**TASK REQUIREMENTS**
Reproduce each of the lines below word for word, omitting the pictures from your answer.

Saved data entries:
#####

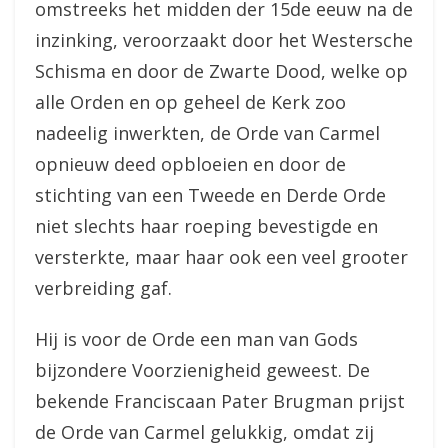
omstreeks het midden der 15de eeuw na de
inzinking, veroorzaakt door het Westersche
Schisma en door de Zwarte Dood, welke op
alle Orden en op geheel de Kerk zoo
nadeelig inwerkten, de Orde van Carmel
opnieuw deed opbloeien en door de
stichting van een Tweede en Derde Orde
niet slechts haar roeping bevestigde en
versterkte, maar haar ook een veel grooter
verbreiding gaf.
Hij is voor de Orde een man van Gods
bijzondere Voorzienigheid geweest. De
bekende Franciscaan Pater Brugman prijst
de Orde van Carmel gelukkig, omdat zij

#####

**WRITTEN SOLUTION**
omstreeks het midden der 15de eeuw na de
inzinking, veroorzaakt door het Westersche
Schisma en door de Zwarte Dood, welke op
alle Orden en op geheel de Kerk zoo
nadeelig inwerkten, de Orde van Carmel
opnieuw deed opbloeien en door de
stichting van een Tweede en Derde Orde
niet slechts haar roeping bevestigde en
versterkte, maar haar ook een veel grooter
verbreiding gaf.
Hij is voor de Orde een man van Gods
bijzondere Voorzienigheid geweest. De
bekende Franciscaan Pater Brugman prijst
de Orde van Carmel gelukkig, omdat zij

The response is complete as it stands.